The lurid cover is definitely over the top, but it's really the fact that he truly is "the grandmaster of the locked-room mystery" that makes me want to read The Burning Court by John Dickson Carr. This is the next to the last of the non-anthologies that Dirda recommends. Modern horror has little appeal to me. I much prefer the classic English tales that Dirda also seems to prefer. About the only modern horror stories that I like are Stephen King's 'Salem's Lot and a few by Dan Simmons, especially Song of Kali.


message 32: by Werner (new)

Werner | 875 comments Larry, I join you in greatly preferring the older-school "horror" rather than the current crop of popular splatter-punk and schlock-fests. (Personally, I prefer the term "supernatural fiction" over "horror;" and if I'm reading something horrific, I'd rather it be supernatural than realistically natural --I find reality nowadays horrific enough.)

You might be interested in a couple of insightful articles by Christian thinkers, if you can get them through interlibrary loan.

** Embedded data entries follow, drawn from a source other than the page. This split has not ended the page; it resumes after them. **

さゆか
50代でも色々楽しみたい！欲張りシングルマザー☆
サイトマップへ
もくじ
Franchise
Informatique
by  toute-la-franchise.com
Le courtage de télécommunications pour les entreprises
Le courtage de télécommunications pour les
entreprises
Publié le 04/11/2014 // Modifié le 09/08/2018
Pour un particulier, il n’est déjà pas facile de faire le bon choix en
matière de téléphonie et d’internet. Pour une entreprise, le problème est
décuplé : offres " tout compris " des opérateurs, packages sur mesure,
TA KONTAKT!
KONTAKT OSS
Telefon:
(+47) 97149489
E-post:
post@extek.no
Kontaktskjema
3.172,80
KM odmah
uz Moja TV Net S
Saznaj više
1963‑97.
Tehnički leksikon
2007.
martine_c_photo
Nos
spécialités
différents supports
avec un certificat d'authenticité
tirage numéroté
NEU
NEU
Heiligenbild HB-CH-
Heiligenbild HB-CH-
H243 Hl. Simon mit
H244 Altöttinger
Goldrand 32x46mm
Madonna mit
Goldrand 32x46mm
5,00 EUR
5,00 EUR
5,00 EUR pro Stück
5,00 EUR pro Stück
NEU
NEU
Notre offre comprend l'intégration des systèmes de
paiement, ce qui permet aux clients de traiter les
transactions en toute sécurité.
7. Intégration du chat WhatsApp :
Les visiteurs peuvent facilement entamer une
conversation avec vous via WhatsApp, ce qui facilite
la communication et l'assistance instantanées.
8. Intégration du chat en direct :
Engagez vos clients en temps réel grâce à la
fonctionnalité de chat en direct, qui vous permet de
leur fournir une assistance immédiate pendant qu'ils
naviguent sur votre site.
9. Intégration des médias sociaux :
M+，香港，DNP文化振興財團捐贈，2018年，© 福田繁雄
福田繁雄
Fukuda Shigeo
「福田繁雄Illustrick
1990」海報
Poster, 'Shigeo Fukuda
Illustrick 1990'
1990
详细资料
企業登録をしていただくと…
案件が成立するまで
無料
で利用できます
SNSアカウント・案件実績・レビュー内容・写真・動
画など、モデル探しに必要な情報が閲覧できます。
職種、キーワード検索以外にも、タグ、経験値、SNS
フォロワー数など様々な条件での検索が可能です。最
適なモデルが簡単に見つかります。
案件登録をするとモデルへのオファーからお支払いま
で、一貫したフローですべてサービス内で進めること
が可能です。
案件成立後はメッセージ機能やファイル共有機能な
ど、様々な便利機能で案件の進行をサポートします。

The older one is "Of Heroes and Devils: The Supernatural on Film" by Paul Leggett, from the Nov. 18, 1977 issue of Christianity Today (it deals with books as well as film, since much of the latter was inspired by the former), and a more recent one is "The Truth That Is Out There: The X-Files and the Return of Metaphysical Horror" by Lint Hatcher, from the October 1993 issue of Rutherford.